We arrived in Santa Ana del Valle, Oaxaca, in the middle of siesta time. Almost like a stereotype, a skinny dog crossing the deserted central plaza, a woman half-opening the door of her house and peeking outside. Her face, the blue apron and the door in the same color immediately triggered my photographic alerts and I approached her. We began to talk immediately. Behind her we could see an old wooden loom and adobe walls. As soon as I asked her about it, she invited us in. In fact, she insisted that we do so and get to know the century-old house. I was accompanied by Ray, the 87-year-old street photographer I met in Oaxaca, and his good friend Carlos, who usually acted as the guide. So it was that we spent the afternoon with Lidia García and her dog Toti, a scrawny, lazy Great Dane who loved to be petted as much as he loved to sprawl in the fresh dirt yard.

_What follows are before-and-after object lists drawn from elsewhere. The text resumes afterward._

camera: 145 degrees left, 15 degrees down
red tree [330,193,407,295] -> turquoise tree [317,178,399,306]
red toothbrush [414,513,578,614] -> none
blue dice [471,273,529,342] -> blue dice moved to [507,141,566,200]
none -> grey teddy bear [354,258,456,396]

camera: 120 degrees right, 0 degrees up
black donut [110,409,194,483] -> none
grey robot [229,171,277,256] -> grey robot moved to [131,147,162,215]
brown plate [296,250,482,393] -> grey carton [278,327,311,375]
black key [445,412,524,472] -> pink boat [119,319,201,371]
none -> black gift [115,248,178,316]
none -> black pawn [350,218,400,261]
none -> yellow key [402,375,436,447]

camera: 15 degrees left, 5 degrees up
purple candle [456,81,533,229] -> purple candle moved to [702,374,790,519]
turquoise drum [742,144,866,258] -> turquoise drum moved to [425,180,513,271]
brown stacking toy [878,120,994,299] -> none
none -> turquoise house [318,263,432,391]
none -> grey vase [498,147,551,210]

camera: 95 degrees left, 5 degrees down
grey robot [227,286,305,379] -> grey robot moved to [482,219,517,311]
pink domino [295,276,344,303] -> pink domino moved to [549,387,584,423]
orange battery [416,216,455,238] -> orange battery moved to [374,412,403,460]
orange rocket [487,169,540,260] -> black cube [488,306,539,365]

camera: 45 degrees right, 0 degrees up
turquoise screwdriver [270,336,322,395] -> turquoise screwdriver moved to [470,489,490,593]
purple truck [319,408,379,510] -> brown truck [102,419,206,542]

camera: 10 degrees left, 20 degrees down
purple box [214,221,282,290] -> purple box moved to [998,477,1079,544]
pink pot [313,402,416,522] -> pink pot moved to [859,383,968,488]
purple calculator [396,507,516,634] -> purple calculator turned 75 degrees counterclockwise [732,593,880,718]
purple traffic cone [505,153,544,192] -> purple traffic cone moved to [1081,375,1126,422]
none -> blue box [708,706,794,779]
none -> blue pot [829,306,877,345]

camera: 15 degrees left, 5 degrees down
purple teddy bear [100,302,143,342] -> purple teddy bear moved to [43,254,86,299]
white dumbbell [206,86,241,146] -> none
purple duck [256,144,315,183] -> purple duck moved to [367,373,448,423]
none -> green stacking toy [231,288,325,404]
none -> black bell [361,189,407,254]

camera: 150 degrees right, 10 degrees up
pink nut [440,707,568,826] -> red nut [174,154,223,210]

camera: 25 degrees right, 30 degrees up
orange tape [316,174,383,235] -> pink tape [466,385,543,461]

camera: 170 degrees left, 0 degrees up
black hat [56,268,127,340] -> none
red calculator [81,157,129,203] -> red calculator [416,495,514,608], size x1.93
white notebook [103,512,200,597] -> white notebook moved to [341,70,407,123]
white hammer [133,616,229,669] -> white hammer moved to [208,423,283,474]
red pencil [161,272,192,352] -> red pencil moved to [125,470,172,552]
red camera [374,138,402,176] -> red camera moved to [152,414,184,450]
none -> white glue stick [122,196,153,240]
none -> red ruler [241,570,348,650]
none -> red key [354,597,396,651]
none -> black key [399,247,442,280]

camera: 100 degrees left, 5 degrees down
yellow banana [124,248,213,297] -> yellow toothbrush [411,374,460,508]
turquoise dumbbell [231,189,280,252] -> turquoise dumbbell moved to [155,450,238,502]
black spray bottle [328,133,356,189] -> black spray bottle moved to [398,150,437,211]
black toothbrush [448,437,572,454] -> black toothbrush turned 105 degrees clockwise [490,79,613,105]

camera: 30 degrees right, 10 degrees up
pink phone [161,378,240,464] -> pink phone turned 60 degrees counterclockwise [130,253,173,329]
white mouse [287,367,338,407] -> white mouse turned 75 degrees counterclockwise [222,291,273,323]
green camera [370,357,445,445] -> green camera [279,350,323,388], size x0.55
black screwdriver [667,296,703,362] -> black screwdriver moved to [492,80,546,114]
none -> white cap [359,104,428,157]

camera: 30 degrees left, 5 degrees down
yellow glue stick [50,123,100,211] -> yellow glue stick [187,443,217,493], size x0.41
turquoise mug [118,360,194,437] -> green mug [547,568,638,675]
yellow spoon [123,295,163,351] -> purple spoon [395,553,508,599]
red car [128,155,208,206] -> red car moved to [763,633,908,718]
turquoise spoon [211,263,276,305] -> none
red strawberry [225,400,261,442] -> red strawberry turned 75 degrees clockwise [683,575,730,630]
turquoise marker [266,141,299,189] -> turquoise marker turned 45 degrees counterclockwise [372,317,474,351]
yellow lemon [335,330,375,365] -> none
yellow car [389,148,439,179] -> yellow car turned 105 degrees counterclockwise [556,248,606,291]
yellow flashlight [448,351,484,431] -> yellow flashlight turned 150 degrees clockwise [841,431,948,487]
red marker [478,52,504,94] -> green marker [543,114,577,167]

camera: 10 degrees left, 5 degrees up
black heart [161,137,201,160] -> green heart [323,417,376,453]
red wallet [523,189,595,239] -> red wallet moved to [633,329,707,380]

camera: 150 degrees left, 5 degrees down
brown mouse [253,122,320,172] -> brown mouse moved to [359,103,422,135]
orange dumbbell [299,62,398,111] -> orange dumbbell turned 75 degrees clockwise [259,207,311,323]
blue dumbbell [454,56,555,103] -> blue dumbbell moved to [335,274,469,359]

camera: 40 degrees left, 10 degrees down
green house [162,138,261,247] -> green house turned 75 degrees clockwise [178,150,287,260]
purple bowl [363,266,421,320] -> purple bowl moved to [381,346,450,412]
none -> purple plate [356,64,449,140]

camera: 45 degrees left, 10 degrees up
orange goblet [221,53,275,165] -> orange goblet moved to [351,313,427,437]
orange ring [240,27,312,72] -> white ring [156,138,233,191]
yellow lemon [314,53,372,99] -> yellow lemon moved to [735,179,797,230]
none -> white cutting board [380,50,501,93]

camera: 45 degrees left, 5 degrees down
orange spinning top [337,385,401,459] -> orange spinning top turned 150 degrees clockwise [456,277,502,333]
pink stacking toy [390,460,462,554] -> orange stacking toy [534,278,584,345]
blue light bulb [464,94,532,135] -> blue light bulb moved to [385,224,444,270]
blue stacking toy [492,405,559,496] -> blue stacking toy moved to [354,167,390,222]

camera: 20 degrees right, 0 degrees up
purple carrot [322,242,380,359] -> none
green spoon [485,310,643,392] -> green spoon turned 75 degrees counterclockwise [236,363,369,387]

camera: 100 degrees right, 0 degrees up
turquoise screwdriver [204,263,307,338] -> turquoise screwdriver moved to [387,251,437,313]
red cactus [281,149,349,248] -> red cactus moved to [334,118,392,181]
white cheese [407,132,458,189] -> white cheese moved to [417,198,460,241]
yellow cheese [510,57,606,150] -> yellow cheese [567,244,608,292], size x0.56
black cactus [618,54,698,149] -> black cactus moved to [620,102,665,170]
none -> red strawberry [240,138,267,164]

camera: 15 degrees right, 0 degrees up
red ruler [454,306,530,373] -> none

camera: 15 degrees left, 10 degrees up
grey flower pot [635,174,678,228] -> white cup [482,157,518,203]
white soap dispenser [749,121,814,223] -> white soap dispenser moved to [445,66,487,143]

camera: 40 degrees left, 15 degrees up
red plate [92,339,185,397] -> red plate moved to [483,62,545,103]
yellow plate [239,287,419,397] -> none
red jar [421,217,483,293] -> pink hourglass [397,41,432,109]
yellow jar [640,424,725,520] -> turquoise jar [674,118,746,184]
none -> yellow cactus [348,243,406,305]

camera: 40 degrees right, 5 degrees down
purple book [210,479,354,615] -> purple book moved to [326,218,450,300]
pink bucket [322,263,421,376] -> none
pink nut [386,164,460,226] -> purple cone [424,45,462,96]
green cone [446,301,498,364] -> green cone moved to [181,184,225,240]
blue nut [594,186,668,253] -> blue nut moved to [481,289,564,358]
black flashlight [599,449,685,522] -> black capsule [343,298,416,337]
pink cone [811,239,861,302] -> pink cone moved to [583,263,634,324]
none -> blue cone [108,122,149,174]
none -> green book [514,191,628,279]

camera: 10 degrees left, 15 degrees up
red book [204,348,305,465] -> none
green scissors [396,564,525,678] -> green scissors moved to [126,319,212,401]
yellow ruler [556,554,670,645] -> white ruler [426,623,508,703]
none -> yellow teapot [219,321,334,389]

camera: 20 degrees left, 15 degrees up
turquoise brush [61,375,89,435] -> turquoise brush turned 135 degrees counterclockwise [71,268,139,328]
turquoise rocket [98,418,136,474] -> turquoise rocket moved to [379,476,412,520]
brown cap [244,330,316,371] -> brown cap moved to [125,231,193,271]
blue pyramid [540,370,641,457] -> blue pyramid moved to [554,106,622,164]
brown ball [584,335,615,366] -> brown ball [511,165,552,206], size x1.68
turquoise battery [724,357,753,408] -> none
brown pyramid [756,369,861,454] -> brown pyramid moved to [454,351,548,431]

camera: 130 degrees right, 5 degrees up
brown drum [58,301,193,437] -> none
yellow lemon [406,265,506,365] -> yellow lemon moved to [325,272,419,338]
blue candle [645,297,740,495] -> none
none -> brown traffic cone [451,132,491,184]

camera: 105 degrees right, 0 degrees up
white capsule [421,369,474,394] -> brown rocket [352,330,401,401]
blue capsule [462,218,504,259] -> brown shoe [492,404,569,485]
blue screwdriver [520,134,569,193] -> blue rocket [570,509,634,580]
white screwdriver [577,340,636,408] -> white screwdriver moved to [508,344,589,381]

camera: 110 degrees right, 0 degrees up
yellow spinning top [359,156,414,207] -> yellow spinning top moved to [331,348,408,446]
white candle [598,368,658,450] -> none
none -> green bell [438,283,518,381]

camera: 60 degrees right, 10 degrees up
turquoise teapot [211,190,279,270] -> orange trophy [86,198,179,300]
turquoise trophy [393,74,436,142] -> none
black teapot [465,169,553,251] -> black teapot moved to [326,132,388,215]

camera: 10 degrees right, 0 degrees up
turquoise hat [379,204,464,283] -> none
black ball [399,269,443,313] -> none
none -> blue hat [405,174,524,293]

On my side, I interspersed questions about her life and shooting with my little Lumix, while she continued talking quite naturally. She mentioned that she was in fact used to the cameras, as she had participated in several commercials and even in a movie, called Los Angeles. We were all dumbfounded: the charming Toltec weaver from this town with 2000 inhabitants, on film sets, was not in our plans. But this was just the first surprise, an introduction to the incredible story that was to come.
Lidia told us that her role was as the mother of a teenager leaving his small town in Mexico to seek for luck in the United States and help his family. We noticed that she slowly began to break down. Sadness came over her, eyes reddened, tears flowed. I lowered my camera. She took some time, pulled herself together, and began to explain to us the reason for the emotion she could not contain: the story of the film and her personal story were incredibly similar. Her own son, Jesús, had left as a young boy for the United States many years before, and she never heard from him again. Nothing, no contact, Lidia did not even know if he was alive. But it did not end there. No.
In fact, during the making of the film she was overcome with grief, which prompted the director to come over to see what was going on, and Lidia told him. Damian John Harper, born in Boulder, Colorado, was 36 years old at the time. Possibly the same age as Jesús. Moved, he promised Lidia that he would find her son. As you can imagine, by this point in the story, we were completely stunned and expectant of the ending. And the ending happened at the premiere of the movie: that day Jesús appeared and was reunited with his mother after years without any contact. Movie ending (worth the expression, of course). Ray, Carlos and I breathed a sigh of relief, incredulous, happy, smiling. Toti sensed the change in the atmosphere and saw the opportunity. He stood up on his long, gangly legs and joined the scene by promenading his head under Ray's big rough hands.